Using Llama-3.3-70B to add CoT to the conversation format dataset.
Fine-tuning Llama-3.1-8B on the CoT dataset from step 2.
Running the BIRD DEV eval benchmark on the fine-tuned models and compare it with out of the model.
Folder Structure
- quickstart folder: contains a notebook to ask Llama 3.3 to convert natural language queries into SQL queries.
- data folder: contains scripts to download the BIRD TRAIN and DEV datasets;
- fine-tune folder: contains scripts to generate CoT dataset based on the BIRD TRAIN set and to supervised fine-tune Llama models using the dataset, with different SFT options (quantization or not, full fine-tuning or parameter-efficient fine-tuning);
- eval folder: contains scripts to evaluate Llama models (original and fine-tuned) on the BIRD dataset.

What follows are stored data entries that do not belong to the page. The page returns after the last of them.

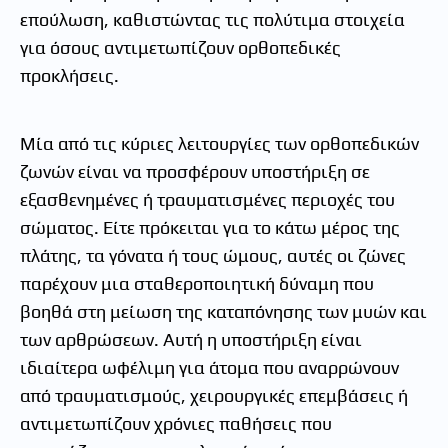
επούλωση, καθιστώντας τις πολύτιμα στοιχεία
για όσους αντιμετωπίζουν ορθοπεδικές
προκλήσεις.
Μία από τις κύριες λειτουργίες των ορθοπεδικών
ζωνών είναι να προσφέρουν υποστήριξη σε
εξασθενημένες ή τραυματισμένες περιοχές του
σώματος. Είτε πρόκειται για το κάτω μέρος της
πλάτης, τα γόνατα ή τους ώμους, αυτές οι ζώνες
παρέχουν μια σταθεροποιητική δύναμη που
βοηθά στη μείωση της καταπόνησης των μυών και
των αρθρώσεων. Αυτή η υποστήριξη είναι
ιδιαίτερα ωφέλιμη για άτομα που αναρρώνουν
από τραυματισμούς, χειρουργικές επεμβάσεις ή
αντιμετωπίζουν χρόνιες παθήσεις που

We also experimented with supervised fine-tuning (SFT) without CoT which resulted in slightly lower accuracy.
Next Steps
- Hyper-parameter tuning of the current SFT scripts.
- Try GRPO reinforcement learning to further improve the accuracy.
- Fine-tune Llama 3.3 70B and Llama 4 models.
- Try agentic workflow.
- Expand the eval to support other enterprise databases.